Erdoğan’ın Sürmene için “Katar emiri otel yapmak istiyor” dedikten kısa süre sonra çıkan yangın Hitler’in meşhur yangınını ve RTE’nin 15 Temmuz sonrası “Allah’ın lütfu” açıklamasını hatırlattı.
İlk olağan şüpheli olarak akıllara, yaklaşık 2 hafta önce o bölgeyi Katar emirine helikopterle gezdiren Erdoğan geldi… İstanbul’da imar ve tadilat izni olmayan Boğaz’a nazır yalıları yandaşlara peşkeş çekmek için tarumar eden Erdoğan rejiminin, Katar emirinin otel planına uygun hale gelmesi için Sürmene’deki ormanlara kıydığı iddia edildi. Bu şüpheyi uyandıran en önemli etken, Erdoğan’ın Katar emiriyle helikopter gezisinden sonra yaptığı şu açıklamalar oldu:
https://www.youtube.com/watch?v=LcO02DBhwDE
ERDOĞAN’IN TEMENNİLERİ NASIL HEMEN GERÇEKLEŞİYOR?
Katar emirinin planlarını anlatırken “Niye tesisler yapmıyorsunuz diye sordu. Temenni ederim ki onlara da kavuşuruz. Onların da alt yapısını ayıca yapmamız lazım tabi” dedi Erdoğan… Tam bu planlarını kamuoyuna açıkladığı günlerde ormanların kül olması ve yeşil alanın üzerine bina yapmaya elverişli çorak arazi haline gelmesi kendi ifadesiyle adeta bir “lütuf” gibi oldu Erdoğan’a… Tıpkı 15 Temmuz darbe tiyatrosunda olduğu gibi. Erdoğan, darbeyi kendisine haber vermediklerini iddia etitği Genelkurmay Başkanı ve MİT Müsteşarı’nı görevde tutmaya devam edip bu iki ismin komisyonda sorgulanmasını engellemii, darbe hazırlığını 15 temmuz günü öğle saatlerinde haber veren askeri hapse göndermişti.

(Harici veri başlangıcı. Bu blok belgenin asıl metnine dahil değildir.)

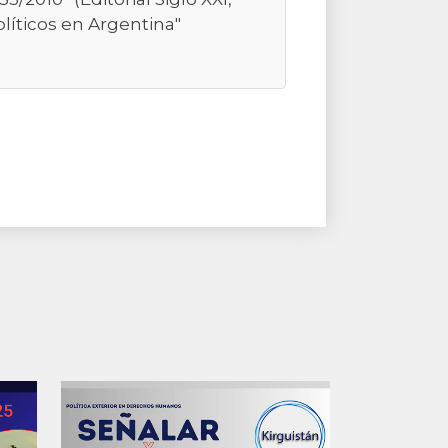
olíticos en Argentina"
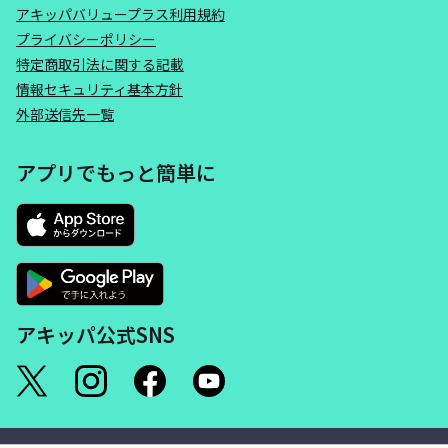
アキッパバリュープラス利用規約
プライバシーポリシー
特定商取引法に関する記載
情報セキュリティ基本方針
外部送信先一覧
アプリでもっと簡単に
アキッパ公式SNS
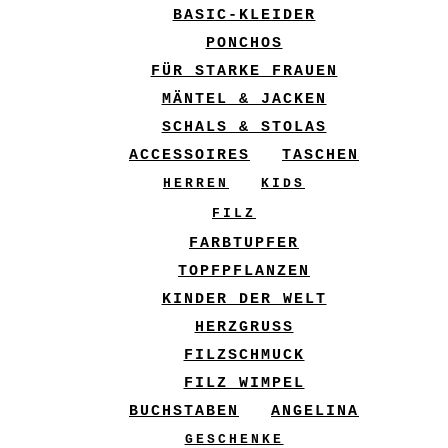
BASIC-KLEIDER
PONCHOS
FÜR STARKE FRAUEN
MÄNTEL & JACKEN
SCHALS & STOLAS
ACCESSOIRES
TASCHEN
HERREN
KIDS
FILZ
FARBTUPFER
TOPFPFLANZEN
KINDER DER WELT
HERZGRUSS
FILZSCHMUCK
FILZ WIMPEL
BUCHSTABEN
ANGELINA
GESCHENKE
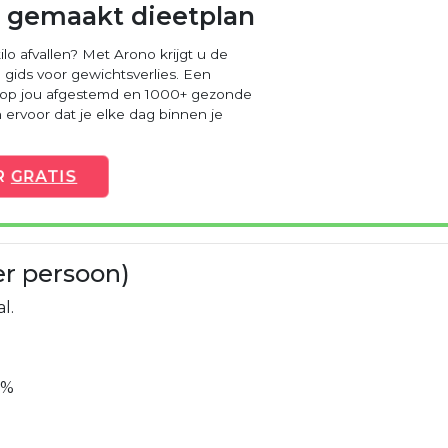
 gemaakt dieetplan
ilo afvallen? Met Arono krijgt u de
 gids voor gewichtsverlies. Een
 op jou afgestemd en 1000+ gezonde
ervoor dat je elke dag binnen je
R
GRATIS
er persoon)
l.
8%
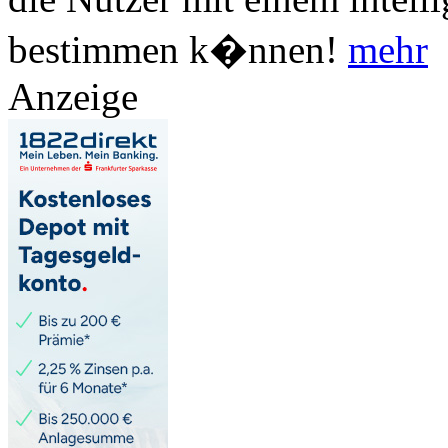
bestimmen k�nnen!
mehr
Anzeige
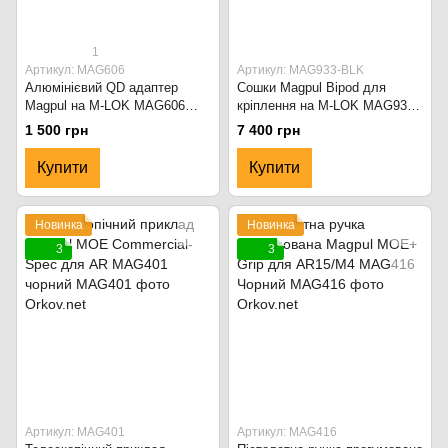
1
Артикул: MAG606
Артикул: MAG933-BLK
Алюмінієвий QD адаптер
Сошки Magpul Bipod для
Magpul на M-LOK MAG606
кріплення на M-LOK MAG933-
Черный
FDE Flat Dark Earth
1 500 грн
7 400 грн
Купити
Купити
Новинка
Новинка
3
3
Артикул: MAG401
Артикул: MAG416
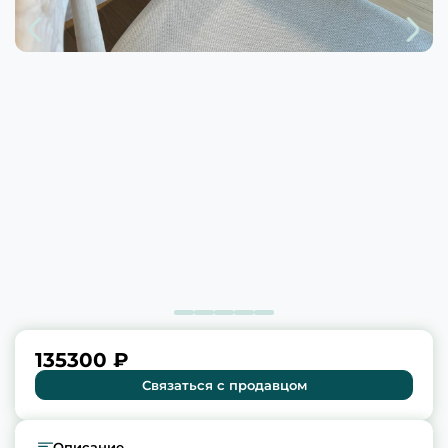
135300 ₽
Связаться с продавцом
Описание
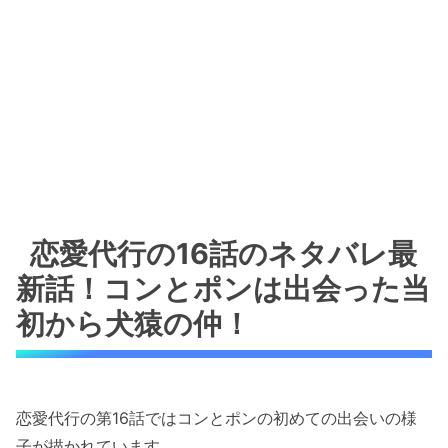
恋愛代行の16話のネタバレ最
新話！コンとポンは出会った当
初から犬猿の仲！
恋愛代行の第16話ではコンとポンの初めての出会いの様
子が描かれています。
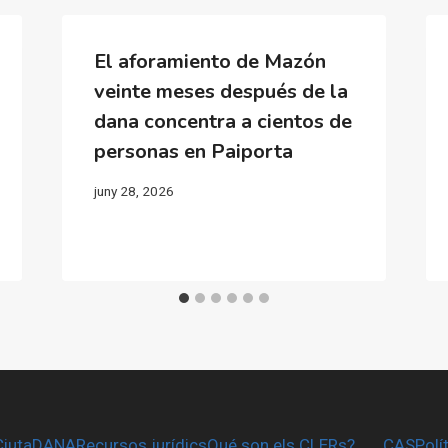
El aforamiento de Mazón
veinte meses después de la
dana concentra a cientos de
personas en Paiporta
juny 28, 2026
CiutaDANA
Recursos jurídics
Qué son els CLERs?
CAS
Polí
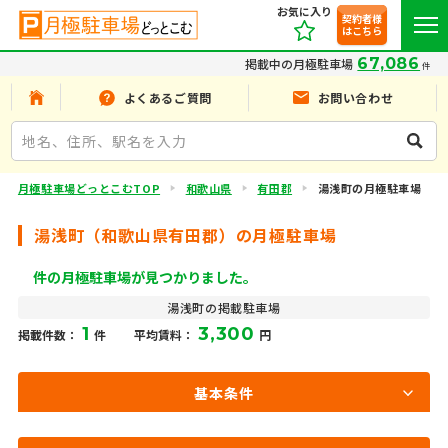
お気に入り
契約者様
はこちら
67,086
掲載中の月極駐車場
件
よくあるご質問
お問い合わせ
月極駐車場どっとこむTOP
和歌山県
有田郡
湯浅町の月極駐車場
湯浅町（和歌山県有田郡）の月極駐車場
件の月極駐車場が見つかりました。
湯浅町の掲載駐車場
1
3,300
掲載件数：
件
平均賃料：
円
基本条件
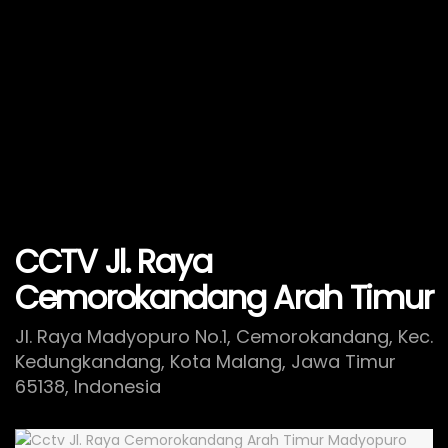
CCTV Jl. Raya
Cemorokandang Arah Timur
Jl. Raya Madyopuro No.1, Cemorokandang, Kec.
Kedungkandang, Kota Malang, Jawa Timur
65138, Indonesia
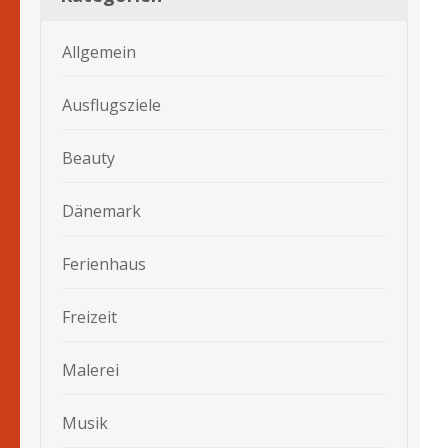
Allgemein
Ausflugsziele
Beauty
Dänemark
Ferienhaus
Freizeit
Malerei
Musik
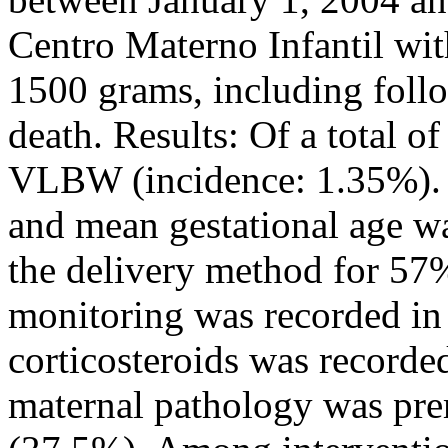
Centro Materno Infantil wi
1500 grams, including follo
death. Results: Of a total o
VLBW (incidence: 1.35%).
and mean gestational age w
the delivery method for 57
monitoring was recorded in
corticosteroids was recorde
maternal pathology was pr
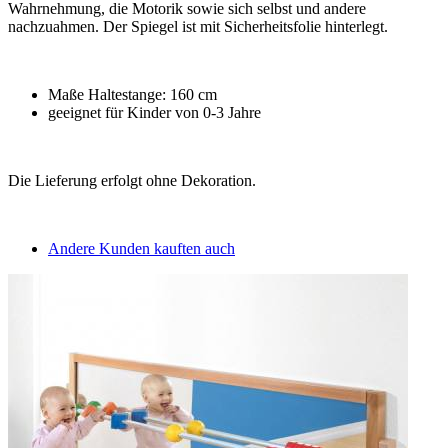
Wahrnehmung, die Motorik sowie sich selbst und andere
nachzuahmen. Der Spiegel ist mit Sicherheitsfolie hinterlegt.
Maße Haltestange: 160 cm
geeignet für Kinder von 0-3 Jahre
Die Lieferung erfolgt ohne Dekoration.
Andere Kunden kauften auch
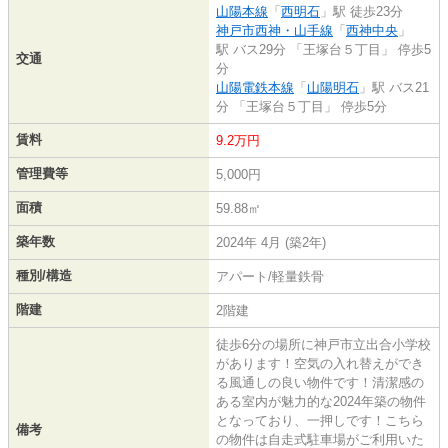
山陽本線
「
西明石
」駅 徒歩23分
神戸市西神・山手線
「
西神中央
」
駅 バス29分 「王塚台５丁目」 停歩5
交通
分
山陽電鉄本線
「
山陽明石
」駅 バス21
分 「王塚台５丁目」 停歩5分
賃料
9.2万円
管理費等
5,000円
面積
59.88㎡
築年数
2024年 4月 (築2年)
種別/構造
アパート/軽量鉄骨
階建
2階建
徒歩6分の場所に神戸市立出合小学校
があります！空気の入れ替えができ
る風通しの良い物件です！清潔感の
ある室内が魅力的な2024年築の物件
となっており、一押しです！こちら
備考
の物件は自走式駐車場がご利用いた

Bu kadar şüpheli bir eylem için “Allah’ın lütfu oldu, yoksa biz bu operasyonları yapamazdık” ifadesiyle de bütün planı açık etmişti.
DİKTATÖRLERİN KLİŞE SENARYOLARI
Erdoğan diktatoryası altında tecrübe kazanan Türk kamuoyu, bu tür “kontrollü felaketlere” de alıştı… Yani “Allah’ın lütfu” olarak görülen kasti suikastler bir klişe haline geldi adeta. Dünya tarihinde bunun en çarpıcı iki örneği Hitler ve Kaddafi. Almanya diktatörü Hitler, tek başına iktidar olmanın verdiği imkanlar yetmediği ve süper güçlere ulaşmak istediği için 27 Şubat 1933’te SS tugaylarına parlamento binasını yaktırmış, ardından da tüm muhaliflerini bertaraf ederek tek adam olarak büyük katliamlara imza atmıştı.
Libya diktatörü Kaddafi de 1996’da benzer şekilde muhaliflerini katletti. Önce kendisine karşı eylemlerin büyümesini organize etmiş, şiddet eylemlerine göz yummuş ardından da bunu kalkışma olarak lanse etmişti. Bu ortamı fırsat bilerek, işkence karşıtı gösteriyi devlete isyan ve kalkışma olarak adlandıran Kaddafi, kurtulmak istediği 1200 muhalifi hapishanedeyken kurşunlatarak öldürdü.